Top of Text shown

LOS ANGELES, CA.- The Museum of Contemporary Art (MOCA) is presenting MOCA Focus: Takako Yamaguchi from June 29, 2025 through January 4, 2026 at MOCA Grand Avenue. The exhibition marks the artist’s first solo museum presentation in her adopted hometown of Los Angeles. It features ten recent paintings from her Seascapes series. For more than forty years, Yamaguchi (b. 1952, Okayama, Japan; lives in Santa Monica, California) has prized decoration, beauty, and fashion—values often excluded from serious consideration in contemporary art history and criticism.

Coming of age as a painter in the 1970s, when the mainstream art world rewarded the austerity of Minimalism and severity of hard-edge abstraction, Yamaguchi took the opposite tack by embracing sentimentality and pleasure. She has reflected that her appreciation for aesthetic ideals that have been abandoned or deemed minor relates to her subject position as an outsider. Though born and raised in Japan, Yamaguchi’s art education and career have transpired in the United States.

Yamaguchi characterizes her seascapes, begun in 2021, as “abstractions in reverse,” meaning that they derive nature from abstraction rather than the other way around. That is, they are pointedly not based on observation of the sea but instead synthesize symbols and motifs that numerous early twentieth-century European artists developed to denote nature in abstract art, architecture, and design. This body of work also harkens to North American painters of the 1920s and 1930s, such as Georgia O’Keeffe and Marsden Hartley, figures typically understood as resisting the advances of abstraction by hanging on to supposedly old-fashioned representation. Yamaguchi’s seascapes further exemplify the artist’s longstanding penchant for incorporating references to Japanese art, a knowing gesture on her part of cultural self- appropriation.

“MOCA Focus: Takako Yamaguchi is the third exhibition in our MOCA Focus series that relaunched in 2023 and which highlights an artist’s first solo museum presentation in Los Angeles and centers on distinct bodies of work,” said Johanna Burton, The Maurice Marciano Director. “This exhibition continues MOCA’s deep and ongoing engagement with Yamaguchi’s practice, which spans the 2019 group exhibition With Pleasure: Pattern and Decoration in American Art 1972–1985, and the museum's examination of photorealist painting in Ordinary People: Photorealism and the Work of Art since 1968, which opened in November 2024 at MOCA Grand Avenue. Yamaguchi’s paintings insist on the power and complexity of forms long undervalued by mainstream art history, and her work challenges entrenched critical biases— against beauty, ornamentation, and femininity—to open up space for rethinking what has been excluded from dominant narratives.”

Bottom of Text shown
Top of Records for the exercise

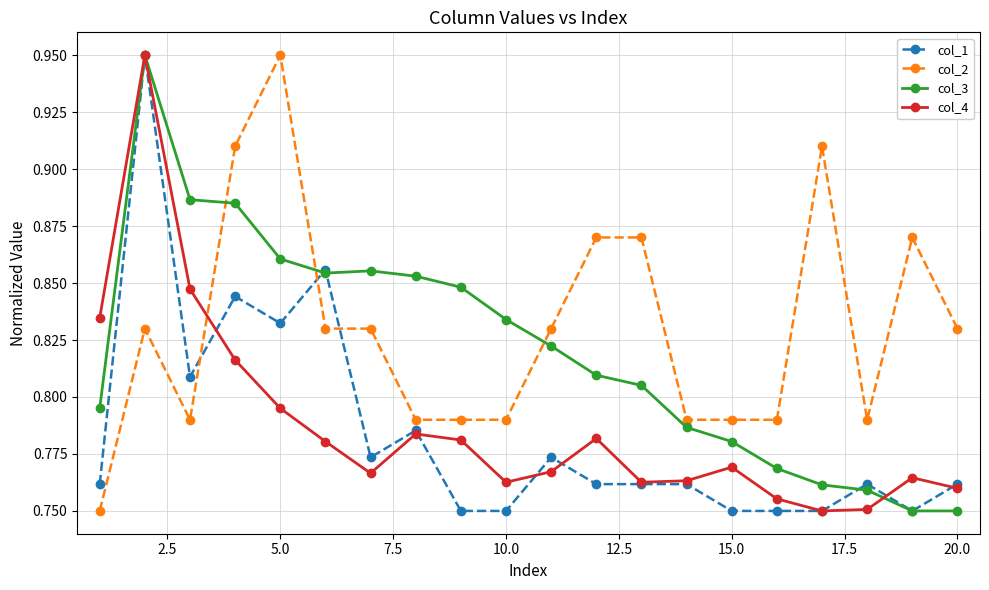

After their last crossing, which series has the higher values: col_2 or col_4?

col_2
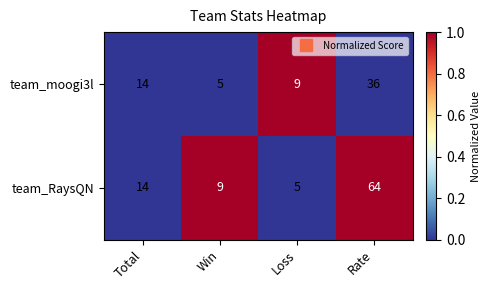

Rank the series by their average value, from highest to lowest.

team_RaysQN, team_moogi3l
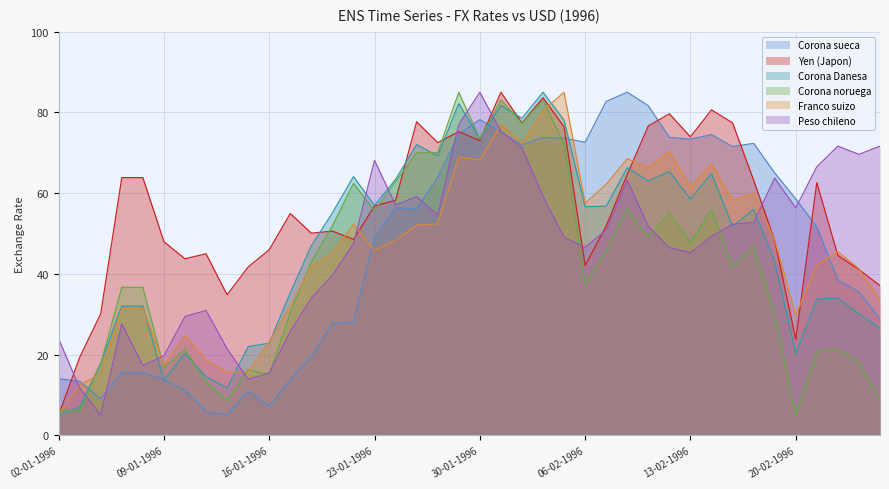

What is the difference between the Corona noruega values at 02-01-1996 and 13-02-1996?

41.3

Bottom of Records for the exercise

▸ Exercise instructions
- 1) Reproduce the part of the text on the Takako Yamaguchi exhibition that opens with the words containing "Yamaguchi characterizes her" and closes with "cultural self- appropriation.".
- 2) Format the entries from the line containing "Rank the series" through the end of the entries as a JSON list of strings, with one string per line and blank lines skipped. Omit the pictures.

▸ Expected results
- 1)
Yamaguchi characterizes her seascapes, begun in 2021, as “abstractions in reverse,” meaning that they derive nature from abstraction rather than the other way around. That is, they are pointedly not based on observation of the sea but instead synthesize symbols and motifs that numerous early twentieth-century European artists developed to denote nature in abstract art, architecture, and design. This body of work also harkens to North American painters of the 1920s and 1930s, such as Georgia O’Keeffe and Marsden Hartley, figures typically understood as resisting the advances of abstraction by hanging on to supposedly old-fashioned representation. Yamaguchi’s seascapes further exemplify the artist’s longstanding penchant for incorporating references to Japanese art, a knowing gesture on her part of cultural self- appropriation.

- 2)
[
  "Rank the series by their average value, from highest to lowest.",
  "team_RaysQN, team_moogi3l",
  "What is the difference between the Corona noruega values at 02-01-1996 and 13-02-1996?",
  "41.3"
]